Another Ukrainian armed formation, the Galicia Division, has long been the subject of debate. Memories of 2002 are still fresh. That year the State Duma of the Russian Federation, before Ukraine’s parliamentary elections, passed a declaration with the expressive title “In Connection with the Actions in Ukraine connected to the Former Soldiers of the Galicia Division.” Russia’s brutal interference in Ukraine’s internal affairs launched a discussion concerning the place and role of the division in the national-liberation movement.
From the modern perspective, the Galicia Division should definitely be treated as a Ukrainian military formation that was carrying out military operations against the occupiers. The fact that the division was fighting under foreign flags only accentuates the Ukrainian people’s tragedy of being forced to fight in such a way for the liberation of their motherland. This is also confirmed by the fact that the division was not charged with crimes by the Nuremberg court. Most of the division’s veterans were repressed by the Soviet government, namely for “wanting an independent Ukraine.”
Today there is a Galician Brotherhood of Former Combatants of the First Ukrainian Division Galicia in Ivano-Frankivsk oblast. Its members are also waiting: when will the authorities in Kyiv acknowledge their military rank?

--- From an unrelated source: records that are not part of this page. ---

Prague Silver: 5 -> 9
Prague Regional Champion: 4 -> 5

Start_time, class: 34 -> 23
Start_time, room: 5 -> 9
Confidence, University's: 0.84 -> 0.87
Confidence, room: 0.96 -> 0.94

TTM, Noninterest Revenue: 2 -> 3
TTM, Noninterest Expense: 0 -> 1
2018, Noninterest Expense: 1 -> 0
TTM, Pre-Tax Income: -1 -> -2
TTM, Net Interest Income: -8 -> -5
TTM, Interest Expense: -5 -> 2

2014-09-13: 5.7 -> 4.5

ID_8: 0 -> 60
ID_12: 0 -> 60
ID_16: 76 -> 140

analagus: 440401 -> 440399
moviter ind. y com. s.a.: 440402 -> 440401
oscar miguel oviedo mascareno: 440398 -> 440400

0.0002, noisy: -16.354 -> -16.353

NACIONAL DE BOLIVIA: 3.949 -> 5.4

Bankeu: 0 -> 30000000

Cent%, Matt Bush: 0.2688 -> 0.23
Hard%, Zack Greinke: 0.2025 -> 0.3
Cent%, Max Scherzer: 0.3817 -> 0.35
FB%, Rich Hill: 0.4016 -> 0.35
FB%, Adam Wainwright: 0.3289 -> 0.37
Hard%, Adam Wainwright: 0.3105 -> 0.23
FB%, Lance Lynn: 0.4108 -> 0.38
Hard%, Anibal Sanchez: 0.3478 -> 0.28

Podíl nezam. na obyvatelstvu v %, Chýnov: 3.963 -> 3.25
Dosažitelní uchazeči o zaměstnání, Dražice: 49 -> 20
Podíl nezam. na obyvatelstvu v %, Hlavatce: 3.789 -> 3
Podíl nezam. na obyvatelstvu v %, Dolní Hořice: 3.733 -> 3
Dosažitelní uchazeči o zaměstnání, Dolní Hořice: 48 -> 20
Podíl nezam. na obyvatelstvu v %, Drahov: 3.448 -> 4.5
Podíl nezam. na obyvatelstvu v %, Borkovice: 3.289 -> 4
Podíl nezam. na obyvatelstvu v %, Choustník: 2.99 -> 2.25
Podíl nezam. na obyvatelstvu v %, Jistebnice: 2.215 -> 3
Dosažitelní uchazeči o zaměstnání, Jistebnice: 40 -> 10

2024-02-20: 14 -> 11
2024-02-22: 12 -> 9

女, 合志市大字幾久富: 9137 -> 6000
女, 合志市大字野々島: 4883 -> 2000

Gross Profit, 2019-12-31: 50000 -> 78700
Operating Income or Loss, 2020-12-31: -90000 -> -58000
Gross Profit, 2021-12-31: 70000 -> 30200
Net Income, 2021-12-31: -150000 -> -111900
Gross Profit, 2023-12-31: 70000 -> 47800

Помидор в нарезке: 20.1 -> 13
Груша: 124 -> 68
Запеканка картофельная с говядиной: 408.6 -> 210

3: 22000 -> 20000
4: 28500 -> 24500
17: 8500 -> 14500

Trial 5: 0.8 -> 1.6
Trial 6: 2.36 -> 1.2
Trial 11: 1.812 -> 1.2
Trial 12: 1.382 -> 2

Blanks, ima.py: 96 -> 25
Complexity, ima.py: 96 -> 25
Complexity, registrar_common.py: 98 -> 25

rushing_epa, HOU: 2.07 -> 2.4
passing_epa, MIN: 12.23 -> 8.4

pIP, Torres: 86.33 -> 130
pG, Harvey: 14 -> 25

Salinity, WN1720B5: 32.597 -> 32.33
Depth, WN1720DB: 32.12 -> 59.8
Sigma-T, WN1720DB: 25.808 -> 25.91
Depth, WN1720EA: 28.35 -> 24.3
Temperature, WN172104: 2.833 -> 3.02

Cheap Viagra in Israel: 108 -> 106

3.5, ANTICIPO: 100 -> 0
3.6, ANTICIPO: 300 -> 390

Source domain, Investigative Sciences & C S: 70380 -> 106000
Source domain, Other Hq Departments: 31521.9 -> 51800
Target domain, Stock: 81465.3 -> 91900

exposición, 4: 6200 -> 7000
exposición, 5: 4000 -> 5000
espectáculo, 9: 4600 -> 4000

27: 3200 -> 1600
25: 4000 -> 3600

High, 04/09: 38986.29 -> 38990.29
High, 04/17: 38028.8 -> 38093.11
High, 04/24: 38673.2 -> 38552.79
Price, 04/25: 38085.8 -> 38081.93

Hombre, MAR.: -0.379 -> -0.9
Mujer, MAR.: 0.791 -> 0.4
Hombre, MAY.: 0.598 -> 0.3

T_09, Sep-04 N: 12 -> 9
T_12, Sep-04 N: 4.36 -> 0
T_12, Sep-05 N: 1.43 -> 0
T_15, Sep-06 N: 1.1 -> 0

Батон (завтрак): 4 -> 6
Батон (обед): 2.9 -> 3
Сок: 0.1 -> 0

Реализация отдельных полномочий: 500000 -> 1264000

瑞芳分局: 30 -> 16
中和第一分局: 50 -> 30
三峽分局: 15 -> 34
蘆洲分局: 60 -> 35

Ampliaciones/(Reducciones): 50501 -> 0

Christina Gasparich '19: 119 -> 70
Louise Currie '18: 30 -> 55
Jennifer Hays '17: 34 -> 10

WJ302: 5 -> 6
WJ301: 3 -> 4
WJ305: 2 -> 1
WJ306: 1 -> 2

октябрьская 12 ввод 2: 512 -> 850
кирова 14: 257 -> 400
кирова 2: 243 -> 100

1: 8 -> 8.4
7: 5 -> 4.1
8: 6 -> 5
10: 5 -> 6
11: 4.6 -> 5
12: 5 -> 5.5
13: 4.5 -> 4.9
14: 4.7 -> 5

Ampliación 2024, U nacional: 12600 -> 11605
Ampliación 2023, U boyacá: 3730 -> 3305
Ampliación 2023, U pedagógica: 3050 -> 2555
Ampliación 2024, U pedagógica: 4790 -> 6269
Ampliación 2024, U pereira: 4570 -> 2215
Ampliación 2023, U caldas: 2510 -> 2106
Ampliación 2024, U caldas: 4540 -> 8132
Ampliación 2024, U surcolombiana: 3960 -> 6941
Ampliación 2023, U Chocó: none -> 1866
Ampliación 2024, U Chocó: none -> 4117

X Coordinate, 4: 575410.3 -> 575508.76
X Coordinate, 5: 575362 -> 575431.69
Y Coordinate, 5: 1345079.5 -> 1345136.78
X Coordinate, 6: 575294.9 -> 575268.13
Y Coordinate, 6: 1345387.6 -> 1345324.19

Now I will give an answer to the question listed in the title of my article. We are fighting for state recognition of the OUN and the UPA because we are convinced that until the Ukrainian government hails them and honors the memory of all those who were fighting for their country’s liberation from different occupiers, Ukraine will not be able to guarantee national understanding and accord, i.e., become a truly European and democratic state. We understand this. Ultimately, the government has to understand this.